Table 1: Use of the terms “control cohort” and “intervention cohort” here is a little confusing, as the term “controls” is also used later under Addressing Threats to Validity, where it is applied to a sub-group of anaemic patients during the intervention period – i.e. a different control cohort. I would have preferred Table 1 to use terms such as “pre-intervention” and “post-intervention” to avoid confusion.

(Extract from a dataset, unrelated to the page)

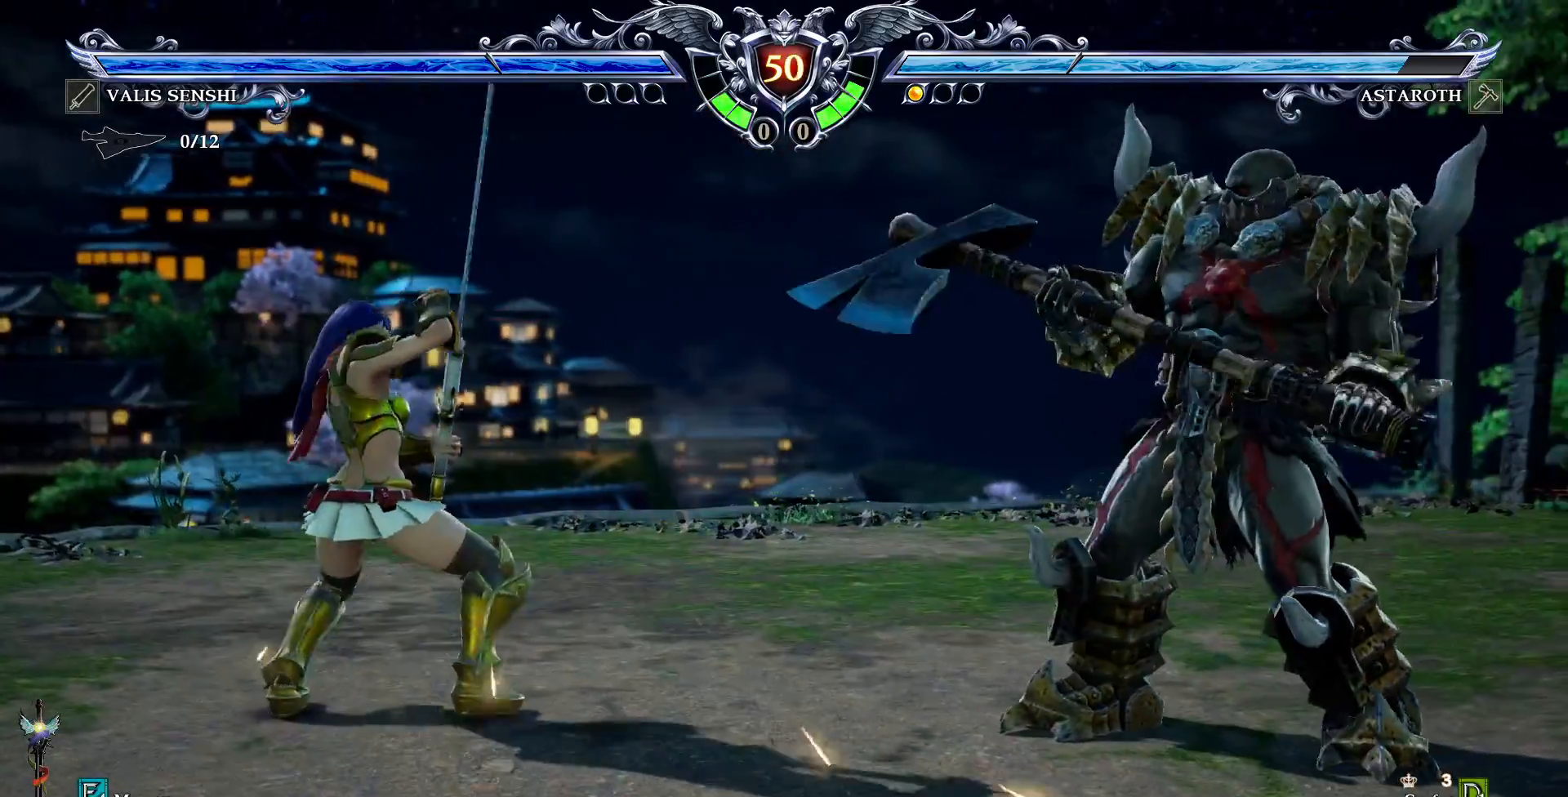
{"dt_ms": 500, "buttons": ["SQUARE", "DPAD_RIGHT"]}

If I understand Table 1 and Figure 1 correctly, there will be 3 ITS analyses, although the paper could be clearer about this in the text. Moreover, the majority of the intervention cohort for the first ITS (TXA started) will also be part of the control cohort for the second ITS (increased TXA) – since the date ranges overlap – and the intervention cohort for ITS 2 will be identical to the control group for ITS 3 (pre-op anaemia optimisation). If this is the case (or even if it is not) the authors need to clarify the situation here. Overlapping cohorts mean that the analyses will not be independent and may have implications for interpretation of the findings.

For clarity I would like to have seen Figure 1 indicate the control cohort periods for each ITS, as well as the implementation and intervention periods. It took me some time work out how Table 1 related to Figure 1 in terms of the time-periods involved.

Outcomes will be analysed in the form of monthly means or proportions. One issue here, which is not mentioned in the paper, is that the sample size will vary considerably over time. For the first ITS (TXA started) the control period covers approx 50 months and the sample size is 1500, implying a mean sample size of 30 patients per month – very small when the outcome is a proportion; whereas the intervention period is about 20 months with a total sample of 3000, indicating 150 per month. Thus outcome means/proportions will be far more variable over the control period. I haven’t checked, but the same may apply to the other ITS analyses. Ideally data-point variability should be taken into account in the analysis, and is something that the authors should at least mention and discuss the implications of, in the paper.

Each ITS analysis will incorporate a 6-month implementation period between the pre and post periods, for which data will be dropped from the model. One concern here is the potential for an annual cycle in the data values. I cannot say if elective lower limb arthroplasty is subject to seasonal variation, but certainly hospital admissions for many other conditions are. The risk here is that 6 months can represent the time between the lowest and highest points in an annual cycle. Thus it is conceivable that at the end of the pre period, the cycle will be at it’s lowest point, but at the subsequent start of the post period, it will be at the top (or vice-versa). Particular care will need to be taken to evaluate whether any change in level or trend at this point can be explained by the presence of an annual cycle. The authors acknowledge the potential for seasonality in their discussion of autocorrelation (see below). However, I would like to see a specific sensitivity analysis designed to assess robustness against the threat of an annual cycle, regardless of the outcome of any tests for autocorrelation, given the use of a 6-month lag.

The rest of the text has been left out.